Flat’s = England / Appartment = USA. No?

This isn’t an email, because I thought I might not be the only one to wonder how your geothermal heating works.

Ah, a classic…
Current usage, San Francisco, apartment v. flat:

Walk out the front door.
If you are in a hallway, you just left an apartment.
If you are outside (or in a vestibule, etc.), you just left a flat.

So, at this time and place, they are very different things - not just local terminology.

Residential Loops, are not commonplace but they are gaining traction with-in the heating and cooling industry. Here is a great graphic and explination of what companies like WaterFurnace do. And how a geothermal closed loop system works.
Here’s another cite.
Facinating stuff, I just wish more people got into it. It’s not that* cost prohibative when you are building…however switching to it needs to be perfected I would assume.

Huh.
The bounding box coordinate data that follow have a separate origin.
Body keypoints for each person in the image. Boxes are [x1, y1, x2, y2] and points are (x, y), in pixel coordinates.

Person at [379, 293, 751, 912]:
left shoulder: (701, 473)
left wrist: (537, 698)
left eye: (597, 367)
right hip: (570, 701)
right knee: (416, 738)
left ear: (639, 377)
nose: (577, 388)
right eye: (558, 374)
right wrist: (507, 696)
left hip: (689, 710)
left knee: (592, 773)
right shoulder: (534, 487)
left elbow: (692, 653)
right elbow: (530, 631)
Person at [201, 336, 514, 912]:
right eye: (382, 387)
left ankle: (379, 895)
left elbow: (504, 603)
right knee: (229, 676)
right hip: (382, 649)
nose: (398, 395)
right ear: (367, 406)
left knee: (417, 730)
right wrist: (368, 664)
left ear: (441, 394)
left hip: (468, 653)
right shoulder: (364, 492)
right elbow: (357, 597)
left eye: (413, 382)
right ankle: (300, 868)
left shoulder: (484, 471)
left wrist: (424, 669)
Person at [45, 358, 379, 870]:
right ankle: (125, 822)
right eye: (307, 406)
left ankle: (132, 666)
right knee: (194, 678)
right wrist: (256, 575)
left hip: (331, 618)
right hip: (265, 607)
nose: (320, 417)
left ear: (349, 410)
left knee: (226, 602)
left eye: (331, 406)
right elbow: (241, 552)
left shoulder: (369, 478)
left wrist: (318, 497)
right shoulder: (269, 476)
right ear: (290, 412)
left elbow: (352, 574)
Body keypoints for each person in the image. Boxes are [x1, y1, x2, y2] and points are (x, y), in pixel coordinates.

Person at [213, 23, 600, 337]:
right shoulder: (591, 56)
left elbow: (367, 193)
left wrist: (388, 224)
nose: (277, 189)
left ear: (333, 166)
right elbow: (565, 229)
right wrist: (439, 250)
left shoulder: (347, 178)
I lived in the Bay Area, in apartments that under this system would be classed as flats, for six years, and I never heard them referred to as flats- they were always called apartments.

I could see a management company for an apartment complex calling the units flats, though. British English does have a certain cachet in the US, and I could see an apartment management company calling their units flats to make them sound more British and therefore classier.

I learned something here. I thought geothermal heating was heating using natural hot springs and things like that, so it could only be done in places like Iceland and Hawaii.